Fragilidade das relações inspira Júlia Rezende no ótimo ‘Ponte Aérea’

Foram cinco anos desde que Júlia Rezende começou a trabalhar no projeto que virou Ponte Aérea. O filme estreou na última quinta. É ótimo. Mas não foram cinco anos de dedicação exclusiva. No intervalo, aconteceram Meu Passado Me Condena 1 e 2. Convidada a dirigir o primeiro, Júlia saiu-se muito bem. O filme estourou, deu-lhe confiança como diretora (e a confiança do mercado). Ela filmou o 2, que agora monta. A todas essas, Ponte Aérea ficou pronto, estreou. Para Júlia, é um filme mais pessoal. “Ah, fui eu que escrevi, e isso faz toda a diferença na hora de filmar. Não renego Meu Passado. Nãããoooo. Adoro trabalho com o Fábio (Porchat) e a Miá (Mello). Mas o Ponte Aérea é o ‘meu’ filme geracional. Havia lido o sociólogo polonês Zygmunt Bauman e fiquei siderada pelo conceito dele do amor líquido. É uma coisa da minha geração, o ficar sem se envolver de verdade, a fragilidade dos laços humanos, e eu queria mostrar o que há por trás dessa atitude.”

Ponte Aérea é sobre um casal que se conhece por conta de um problema de aeroporto. O voo deles é desviado para BH, eles passam a noite no hotel e, de desconhecidos, tornam-se amantes de uma noite. Ela é uma executiva paulista, ele um bon-vivant carioca, um grafiteiro.

Envolvem-se, mas tudo vem muito rápido para o personagem de Caio Blat. Seu pai está morrendo, ele descobre que tem um meio-irmão, e que terá de assumir esse garoto.

Assumir uma mulher, um quase filho (pela diferença de idade com o irmão). É demais. Caio surta. Como Danton Mello em Superai, como os vitelloni de Os Boas-Vidas, de Federico Fellini, ele é um garoto crescido, com medo de amadurecer. Há um gato na história. Chama-se, não por acaso, Feline.

Assim como se inspirou em Bauman, Júlia escreveu Ponte Aérea para Caio Blat. Na entrevista que deu ao jornal O Estado de S. Paulo, o ator já falara de sua proximidade com a diretora. “Sou amigo da Júlia há muito tempo, fui padrinho do casamento dela com Sílvio Guindane, que também é meu amigo e, no filme, faz meu melhor amigo.” Embora as diferenças entre Rio e São Paulo, cariocas e paulistas, esteja no centro de Ponte Aérea, Júlia nunca se preocupou com o fato de Caio ser paulista. “Confiava no talento dele e sabia que, com o figurino adequado, algumas tatuagens e maquiagem de bronzeamento, ele faria o carioca típico, o rato de praia. Só tive de trabalhar com ele o sotaque, botar uns SSs a mais para fazer o Caio chiar.”
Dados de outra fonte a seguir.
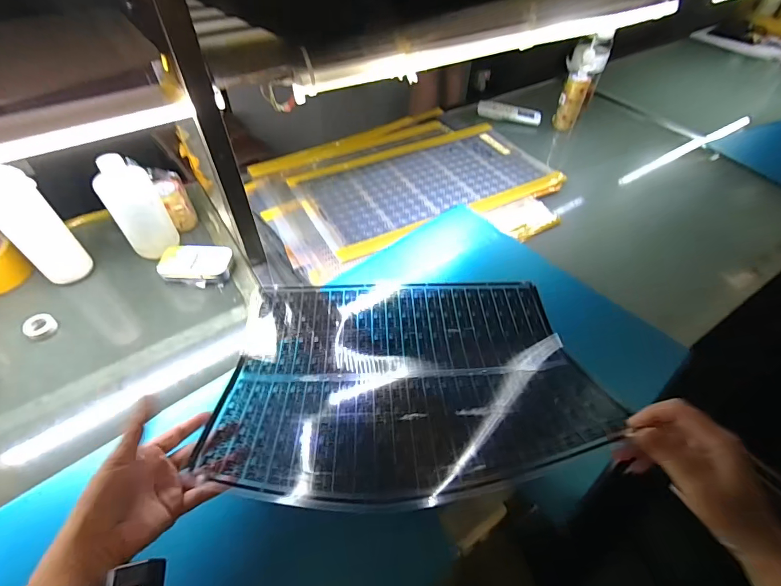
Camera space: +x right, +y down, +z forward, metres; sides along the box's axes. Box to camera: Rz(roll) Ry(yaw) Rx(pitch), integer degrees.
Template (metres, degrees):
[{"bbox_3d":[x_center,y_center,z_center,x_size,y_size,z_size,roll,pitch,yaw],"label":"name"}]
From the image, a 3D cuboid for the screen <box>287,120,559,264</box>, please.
[{"bbox_3d":[0.079,-0.242,0.826,0.518,0.019,0.276,-21,56,-19],"label":"screen"}]

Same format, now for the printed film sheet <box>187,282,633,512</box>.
[{"bbox_3d":[0.021,0.086,0.503,0.435,0.062,0.333,-3,37,-3],"label":"printed film sheet"}]

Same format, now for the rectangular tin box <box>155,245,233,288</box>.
[{"bbox_3d":[-0.318,-0.045,0.647,0.107,0.025,0.069,1,50,-1],"label":"rectangular tin box"}]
Com Caio na cabeça, restava a Júlia escolher sua ‘paulista’. “Letícia (Colin) tem feito teatro, cinema, TV. É atriz de musicais. Conheci-a através de meu pai (o cineasta Sérgio Rezende). Fizemos uma audição, Letícia foi ótima com o Caio. Já tinha a minha dupla.” O que houve depois foi muito ensaio para colocar a dupla na pele dos personagens, e os diálogos na embocadura de ambos. Foi um filme em família. Marisa Leão produz, Júlia, sua filha (com Sérgio Rezende) dirige, a outra filha, Maria, é a montadora. “Minha mãe é um sonho de produtora. Dá todo apoio para a gente. E a Maria, que já montava enquanto eu filmava, me deu algumas ideias muito boas. Filmei planos adicionais que ela considerava necessários para a finalização de certas cenas. E a Maria tinha razão. O filme flui melhor, embora sejam coisas pequenas que o espectador nem nota.”

Ponte Aérea remonta a uma tradição de comédias românticas que talvez tenha tido em Todas as Mulheres do Mundo, de Domingos Oliveira, seu melhor exemplo. Paulo José, em Todas as Mulheres, já vivia o dilema de desistir das demais mulheres por amor a Leila Diniz.

Júlia sente-se lisonjeada quando o repórter diz que Ponte Aérea, de certa forma, é o Todas as Mulheres para 2015. “Num mundo cada vez mais dinâmico e veloz, a verdade é que as pessoas têm medo de amar”, a diretora e roteirista reflete, pegando carona em Zygmunt Bauman. Menos ela. Para Sílvio Guindane e Júlia, não têm essa de amor líquido. Assumiram a ligação, estão felizes na carreira e no amor.

As informações são do jornal O Estado de S. Paulo.